Methods: Peripheral venous blood from 15 SAH patients on day 1 and day 7, and once from 10 healthy controls was used for multicolour flow cytometry. Cells were stained with specific anti-human mouse monoclonal antibodies for 20 minutes and were then acquired on BD LSR FortessaTM. Monocytes were gated based on their intermediate side scatter and CD45 expression. Monocyte subsets were characterized based on differential CD14 and CD16 expression. Activation markers including CCR2, CX3CR1 and HLA-DR were used to quantify activation state of different monocyte subpopulations.

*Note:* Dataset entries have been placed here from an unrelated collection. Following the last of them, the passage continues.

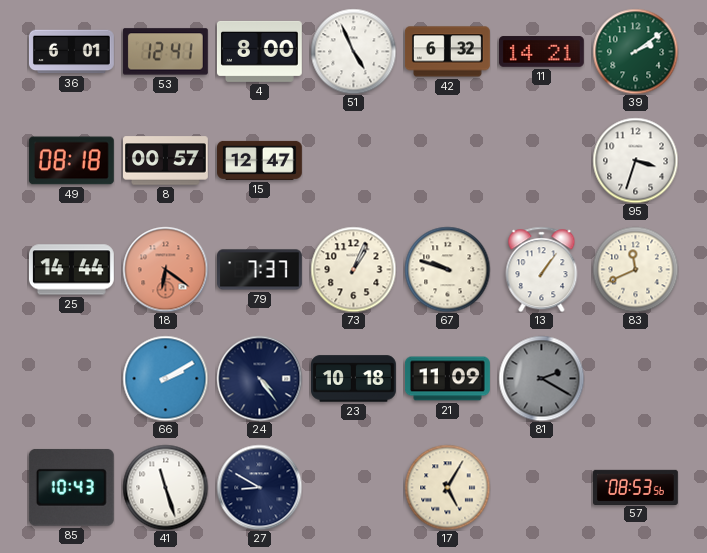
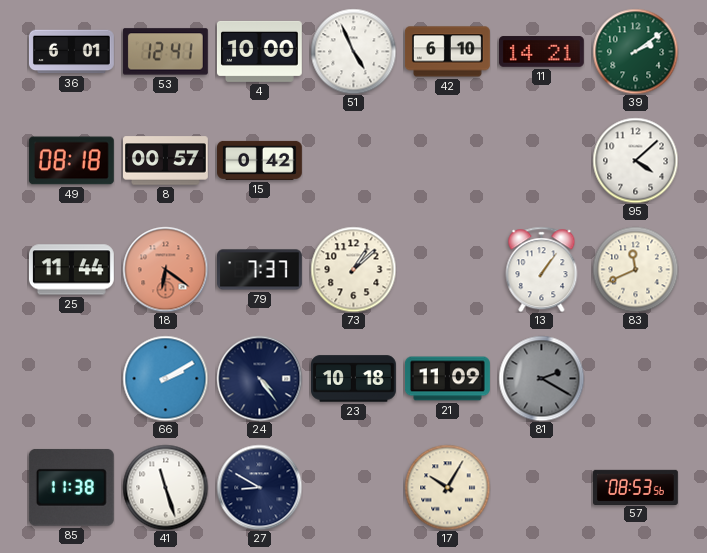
4: 8:00 -> 10:00
42: 6:32 -> 6:10
15: 12:47 -> 0:42
95: 3:33 -> 4:08
25: 14:44 -> 11:44
73: 1:04 -> 1:08
67: 9:48 -> none
85: 10:43 -> 11:38
17: 5:05 -> 10:05
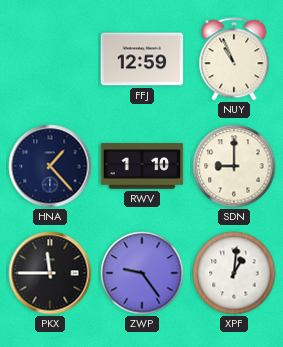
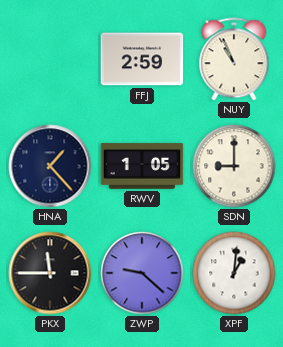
FFJ: 12:59 -> 2:59
RWV: 1:10 -> 1:05
ZWP: 9:24 -> 9:22
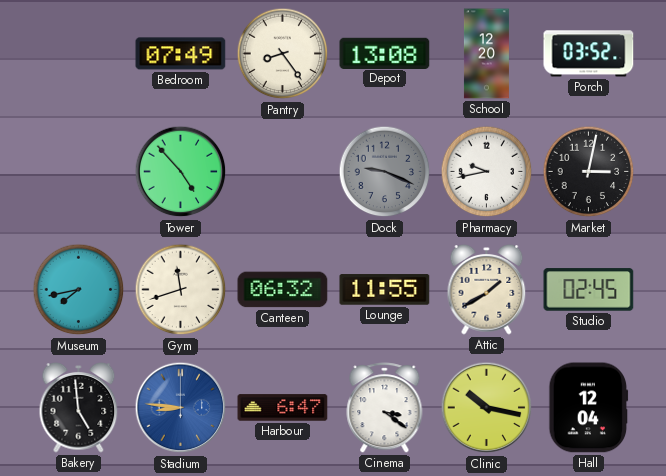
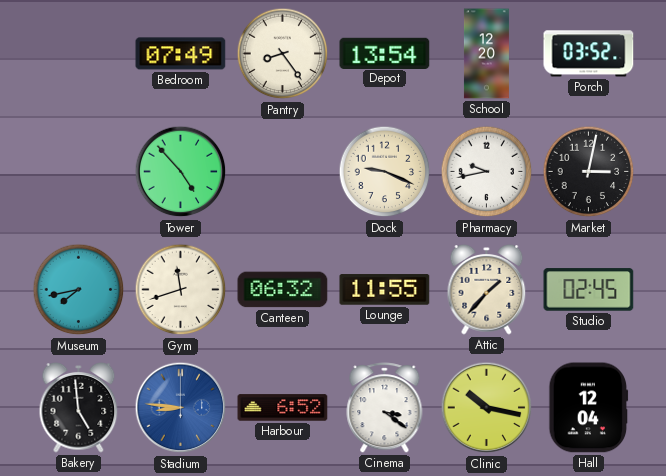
Depot: 13:08 -> 13:54
Dock dial: grey -> cream
Attic: 1:40 -> 1:37
Harbour: 6:47 -> 6:52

Results: Analysis of monocyte sub-types based on differential CD14 and CD16 expression revealed that non-classical monocytes (M2-type) were significantly decreased compared to healthy controls on day 1. Moreover, intermediate monocytes were significantly higher on post-SAH day 1 compared to day 7. The CX3CR1+ intermediate and non-classical monocytes showed similar significant differences. Intriguingly, classical (M1-type) CCR2+ monocytes significantly increased on post-SAH day 1 as compared to controls and intermediate CCR2+ monocytes compared to post-SAH day 7. Finally, HLA-DR+ expression was impaired on all monocyte sub-population.

Conclusion: Subarachnoid hemorrhage led to increased classical (M1-type) monocytes and decreased alternate (M2-type) monocytes. This imbalance of monocyte polarization towards M1-type cells may exacerbate inflammation mediated post-SAH complication. Skewing monocyte polarization towards M2-type cells after aSAH might be beneficial.